Results
There were 24,127 preterm infants who qualified for inclusion into the
cohort from 27 neonatal intensive care units in the US. This comprised
of infants born between February 2002 and March 2023. The cohort
consisted of 15,457 (64.1%) infants who failed CPAP. Among the infants
who failed CPAP, there were 2% American Indian or Alaskan, 2.5% Asian,
15.8% Black or African American, 0.2% Native Hawaiian or Other Pacific
Islander, 63.6% White or Caucasian, 2.2% with multiple races, and
13.7% other or unknown race. The ethnic distribution was 30.6% infants
of Hispanic or Latino origin with 14.4% of unknown ethnic group.
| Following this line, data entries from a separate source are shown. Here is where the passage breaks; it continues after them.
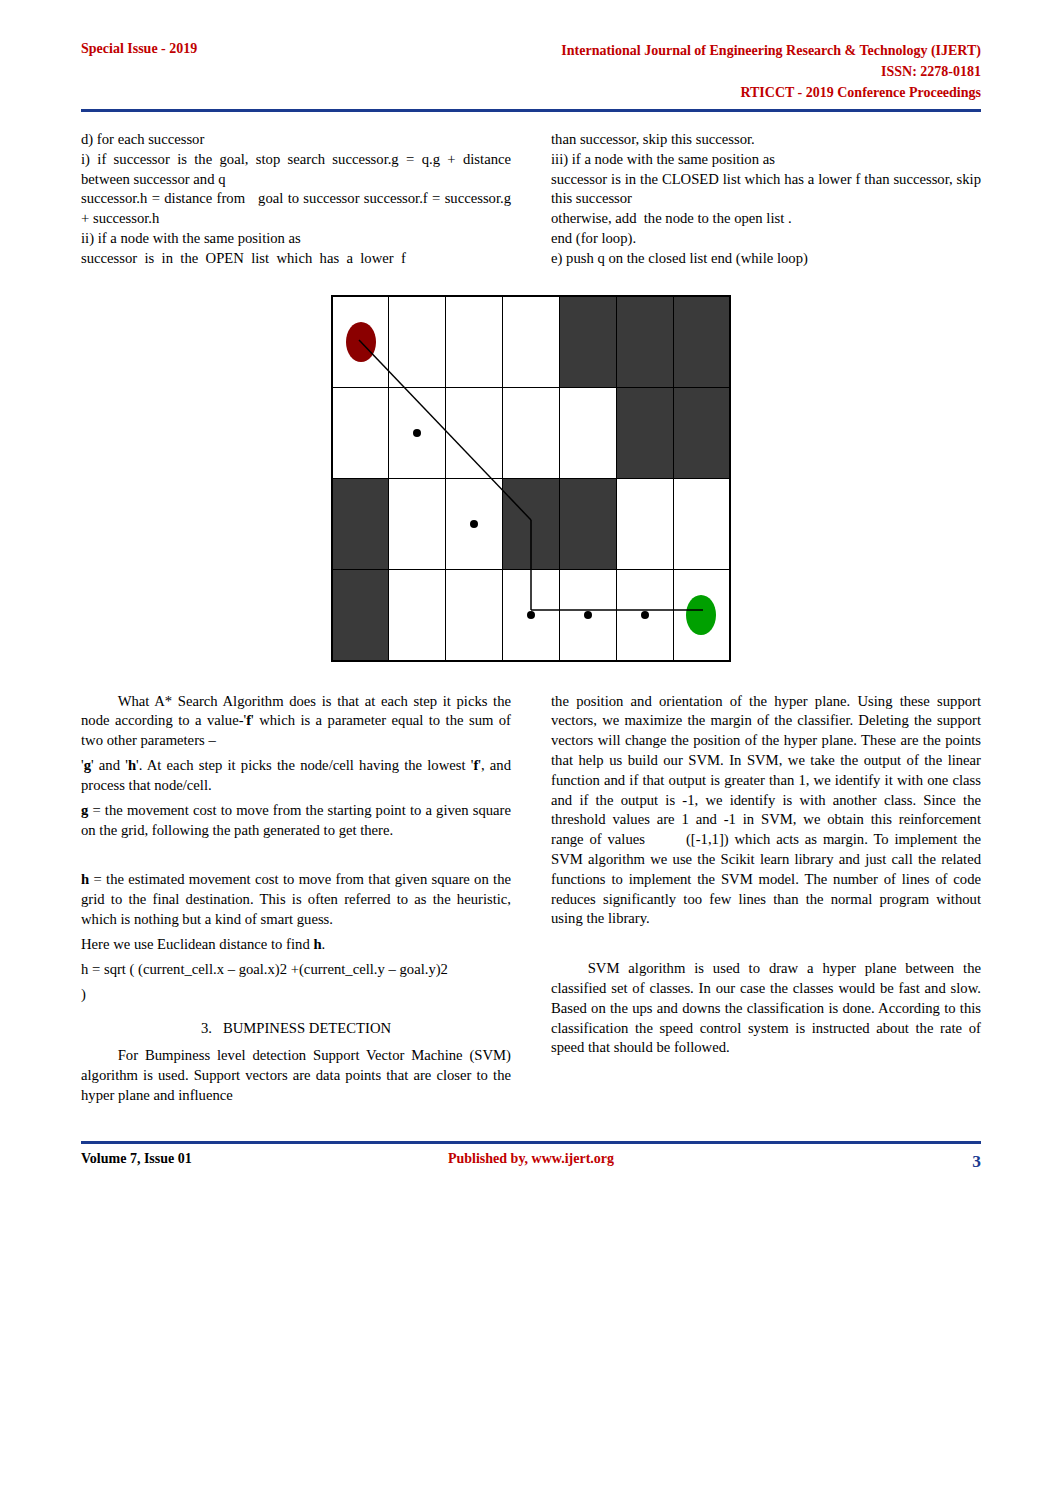Special Issue - 2019
International Journal of Engineering Research & Technology (IJERT)
ISSN: 2278-0181
RTICCT - 2019 Conference Proceedings
d) for each successor
i) if successor is the goal, stop search successor.g = q.g + distance between successor and q
successor.h = distance from goal to successor successor.f = successor.g + successor.h
ii) if a node with the same position as
successor is in the OPEN list which has a lower f
than successor, skip this successor.
iii) if a node with the same position as
successor is in the CLOSED list which has a lower f than successor, skip this successor
otherwise, add the node to the open list .
end (for loop).
e) push q on the closed list end (while loop)
What A* Search Algorithm does is that at each step it picks the node according to a value-'f' which is a parameter equal to the sum of two other parameters –
'g' and 'h'. At each step it picks the node/cell having the lowest 'f', and process that node/cell.
g = the movement cost to move from the starting point to a given square on the grid, following the path generated to get there.
h = the estimated movement cost to move from that given square on the grid to the final destination. This is often referred to as the heuristic, which is nothing but a kind of smart guess.
Here we use Euclidean distance to find h.
h = sqrt ( (current_cell.x – goal.x)2 +(current_cell.y – goal.y)2
)
3. BUMPINESS DETECTION
For Bumpiness level detection Support Vector Machine (SVM) algorithm is used. Support vectors are data points that are closer to the hyper plane and influence
the position and orientation of the hyper plane. Using these support vectors, we maximize the margin of the classifier. Deleting the support vectors will change the position of the hyper plane. These are the points that help us build our SVM. In SVM, we take the output of the linear function and if that output is greater than 1, we identify it with one class and if the output is -1, we identify is with another class. Since the threshold values are 1 and -1 in SVM, we obtain this reinforcement range of values ([-1,1]) which acts as margin. To implement the SVM algorithm we use the Scikit learn library and just call the related functions to implement the SVM model. The number of lines of code reduces significantly too few lines than the normal program without using the library.
SVM algorithm is used to draw a hyper plane between the classified set of classes. In our case the classes would be fast and slow. Based on the ups and downs the classification is done. According to this classification the speed control system is instructed about the rate of speed that should be followed.
Volume 7, Issue 01
Published by, www.ijert.org
3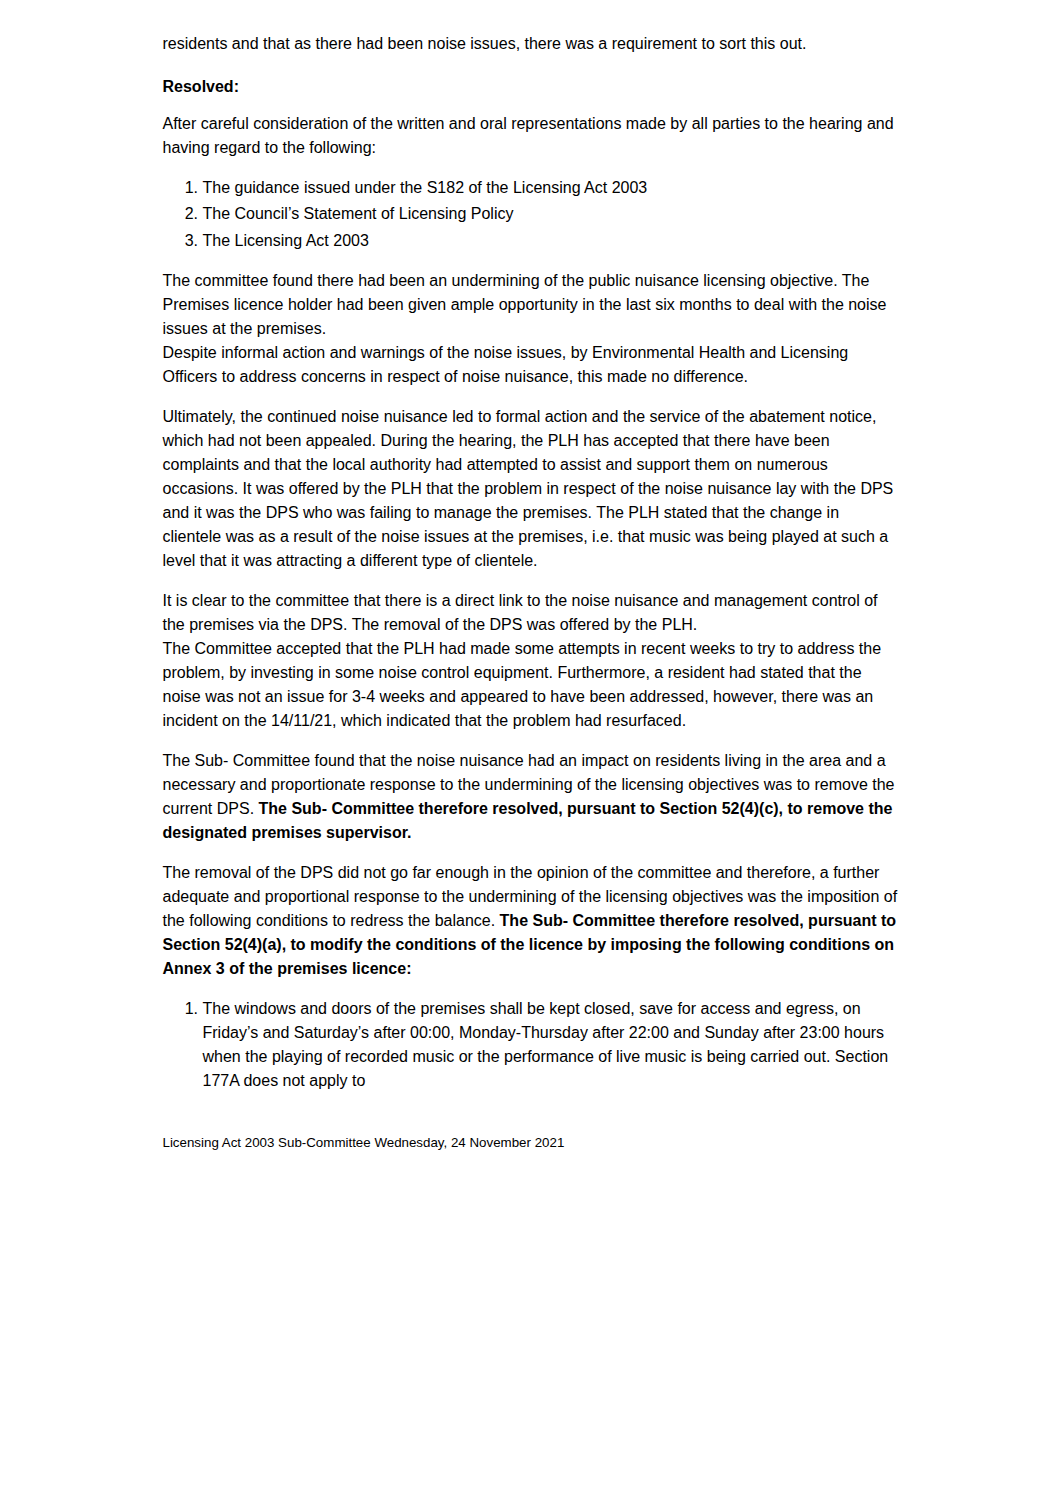residents and that as there had been noise issues, there was a requirement to sort this out.
Resolved:
After careful consideration of the written and oral representations made by all parties to the hearing and having regard to the following:
The guidance issued under the S182 of the Licensing Act 2003
The Council’s Statement of Licensing Policy
The Licensing Act 2003
The committee found there had been an undermining of the public nuisance licensing objective. The Premises licence holder had been given ample opportunity in the last six months to deal with the noise issues at the premises.
Despite informal action and warnings of the noise issues, by Environmental Health and Licensing Officers to address concerns in respect of noise nuisance, this made no difference.
Ultimately, the continued noise nuisance led to formal action and the service of the abatement notice, which had not been appealed. During the hearing, the PLH has accepted that there have been complaints and that the local authority had attempted to assist and support them on numerous occasions. It was offered by the PLH that the problem in respect of the noise nuisance lay with the DPS and it was the DPS who was failing to manage the premises. The PLH stated that the change in clientele was as a result of the noise issues at the premises, i.e. that music was being played at such a level that it was attracting a different type of clientele.
It is clear to the committee that there is a direct link to the noise nuisance and management control of the premises via the DPS. The removal of the DPS was offered by the PLH.
The Committee accepted that the PLH had made some attempts in recent weeks to try to address the problem, by investing in some noise control equipment. Furthermore, a resident had stated that the noise was not an issue for 3-4 weeks and appeared to have been addressed, however, there was an incident on the 14/11/21, which indicated that the problem had resurfaced.
The Sub- Committee found that the noise nuisance had an impact on residents living in the area and a necessary and proportionate response to the undermining of the licensing objectives was to remove the current DPS. The Sub- Committee therefore resolved, pursuant to Section 52(4)(c), to remove the designated premises supervisor.
The removal of the DPS did not go far enough in the opinion of the committee and therefore, a further adequate and proportional response to the undermining of the licensing objectives was the imposition of the following conditions to redress the balance. The Sub- Committee therefore resolved, pursuant to Section 52(4)(a), to modify the conditions of the licence by imposing the following conditions on Annex 3 of the premises licence:
The windows and doors of the premises shall be kept closed, save for access and egress, on Friday’s and Saturday’s after 00:00, Monday-Thursday after 22:00 and Sunday after 23:00 hours when the playing of recorded music or the performance of live music is being carried out. Section 177A does not apply to
Licensing Act 2003 Sub-Committee Wednesday, 24 November 2021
Of
those in the cohort, 47.3% were assigned female at birth (52.7% as
males); 50.4% were on governmental insurance plans; 28.6% on
Commercial/private insurance; 1.8% on Self-pay; and 19.2% with other
or unknown insurance. Please refer to Table 1 for summary statistics on
the entire cohort.
Splitting the data into a training (75%) and a test (25%) set results
in data from 18,095 patients in the training set and 6,032 in the test
set. Please refer to Table 2 on the Bivariate statistics by CPAP failure
status on the data used for training the model. Hyperparameter tuning
resulted in the selection of an XGBoost model with 64 trees, maximum
tree depth of 6, and learning rate of 0.1. Feature importance is shown
in Figure 1 indicating that the strongest predictors of CPAP failure as
FiO2, systolic blood pressure, body temperature, PaO2, birthweight,
oxygen saturation, gestational age, and heart rate.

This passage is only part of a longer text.